1 Description of the Topic

Reconfigurable computing platforms offer increased performance gains and energy efficiency through coarse-grained and fine-grained parallelism coupled with their ability to implement custom functional, storage, and interconnect structures. The growth of the capacity of reconfigurable devices, such as FPGAs, has created a wealth of new research opportunities and intricate engineering challenges. Within the past decade, reconfigurable architectures have evolved from a uniform sea of programmable logic elements to fully reconfigurable systems-on-chip (SoCs) with integrate multipliers, memory elements, processors, and standard I/O interfaces. One of the foremost challenges facing reconfigurable application developers today is how to best exploit these novel and innovative resources to achieve the highest possible performance and energy efficiency; additional challenges include the design and implementation of next-generation architectures, along with languages, compilers, synthesis technologies, and physical design tools to enable highly productive design methodologies.

The purpose of this special issue is to provide an insight into current research and development in aspects related to reconfigurable computing. This special issue includes six papers that were presented in the 2018 edition of the International Symposium of Applied Reconfigurable Computing (May 2018 in Santorini, Greece). The six articles were appropriately selected (based on their quality) in order to cover various topics of the Symposium. The articles have undergone rigorous peer-review according to the journal’s high standards.

2 Articles of this Special Section

The article “An FPGA-based Accelerated Optimization Algorithm for Real-Time Applications” studies and proposes an FPGA-based acceleration of a low-complexity optimization algorithm, namely Big Bang-Big Crunch (BB-BC). The proposed technique describes a novel, fully parameterized and pipelined FPGA design of the BB-BC algorithm and a parallel scheme which integrates several BB-BC engines to improve performance.

The article “VerCoLib: Fast and Versatile Communication for FPGAs via PCI Express” presents a highly configurable hardware interface that supports DMA-based connections to a host system as well as direct communication between multiple FPGAs. The proposed implementation offers unidirectional channels to connect FPGAs, allowing for precise adaptation to all kinds of use cases e.g., multiple channels to the same endpoint can be used to realize independent data transmissions.

The article “SDMPSoC: Software-defined MPSoC for FPGAs” proposes an automatic development environment for heterogeneous and FPGA-based MPSoCs. Based on an MPI program, a heterogeneous MPSoC for FPGAs consisting of an arbitrary number of MicroBlaze processors and hardware modules is generated. All hardware modules can be easily programmed in the MPI program and are synthesized using high-level synthesis.

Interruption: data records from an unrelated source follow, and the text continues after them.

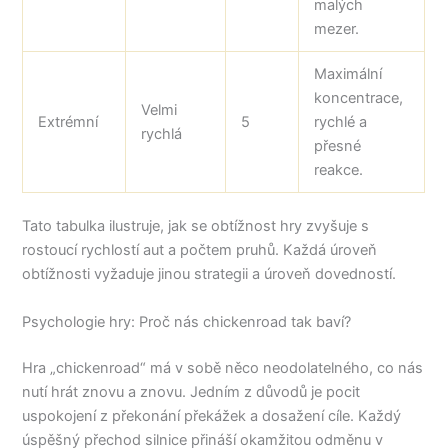
malých
mezer.
Maximální
koncentrace,
Velmi
Extrémní
5
rychlé a
rychlá
přesné
reakce.
Tato tabulka ilustruje, jak se obtížnost hry zvyšuje s
rostoucí rychlostí aut a počtem pruhů. Každá úroveň
obtížnosti vyžaduje jinou strategii a úroveň dovedností.
Psychologie hry: Proč nás chickenroad tak baví?
Hra „chickenroad“ má v sobě něco neodolatelného, co nás
nutí hrát znovu a znovu. Jedním z důvodů je pocit
uspokojení z překonání překážek a dosažení cíle. Každý
úspěšný přechod silnice přináší okamžitou odměnu v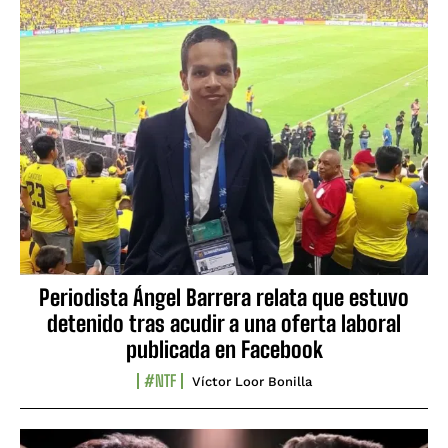
Periodista Ángel Barrera relata que estuvo
detenido tras acudir a una oferta laboral
publicada en Facebook
#NTF
Víctor Loor Bonilla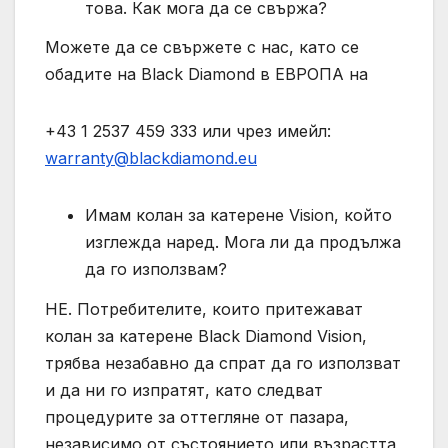
това. Как мога да се свържа?
Можете да се свържете с нас, като се
обадите на Black Diamond в ЕВРОПА на
+43 1 2537 459 333 или чрез имейл:
warranty@blackdiamond.eu
Имам колан за катерене Vision, който
изглежда наред. Мога ли да продължа
да го използвам?
НЕ. Потребителите, които притежават
колан за катерене Black Diamond Vision,
трябва незабавно да спрат да го използват
и да ни го изпратят, като следват
процедурите за оттегляне от пазара,
независимо от състоянието или възрастта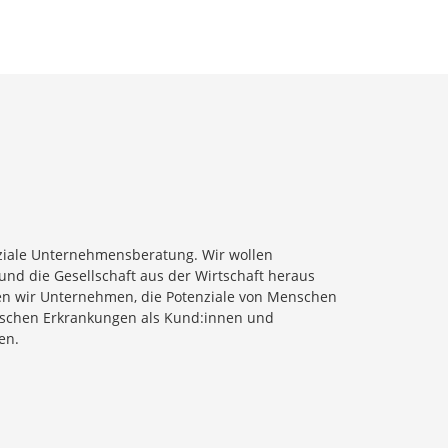
soziale Unternehmensberatung. Wir wollen
und die Gesellschaft aus der Wirtschaft heraus
fen wir Unternehmen, die Potenziale von Menschen
ischen Erkrankungen als Kund:innen und
en.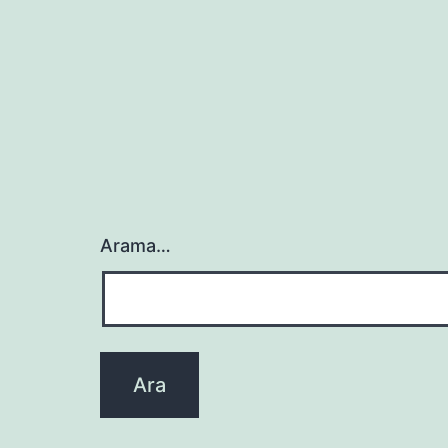
Arama…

The article “Towards Accelerated Genome Informatics on Parallel HPC Platforms: The ReneGENE-GI Perspective” presents ReneGENE-GI, an innovatively engineered Genome Informatics (GI) pipeline. The article details the performance analysis of ReneGENE-GI’s Comparative Genomics Module (CGM), the compute intensive stage of the GI pipeline. ReneGENE-GI proposes a dedicated acceleration fraemworks by exploiting the inherent parallelism and scalability of the reconfigurable hardware at the level of micro and system architecture.

The article “Tackling Critical Challenges towards Efficient CyberPhysical Components & Services Interconnection: The ATLAS CPS Platform Approach” proposes a holistic end-to-end CPS architecture based on message passing communication technologies able to support the inherent complexity of respective deployments spanning several areas of applied industrial research and development. The proposed architecture aims to serve as a roadmap on how existing, prominent technologies from different domains can be effectively integrated and address all changes while be applied in diverse application demands.

Finally, the article “An Accelerator for Resolution Proof Checking based on FPGA and Hybrid Memory Cube Technology” presents an FPGA accelerator for checking resolution proofs, a popular proof format. The proposed accelerator exploits parallelism at the low level by implementing the basic resolution steps in hardware and at the high level by instantiating a number of parallel modules for proof checking.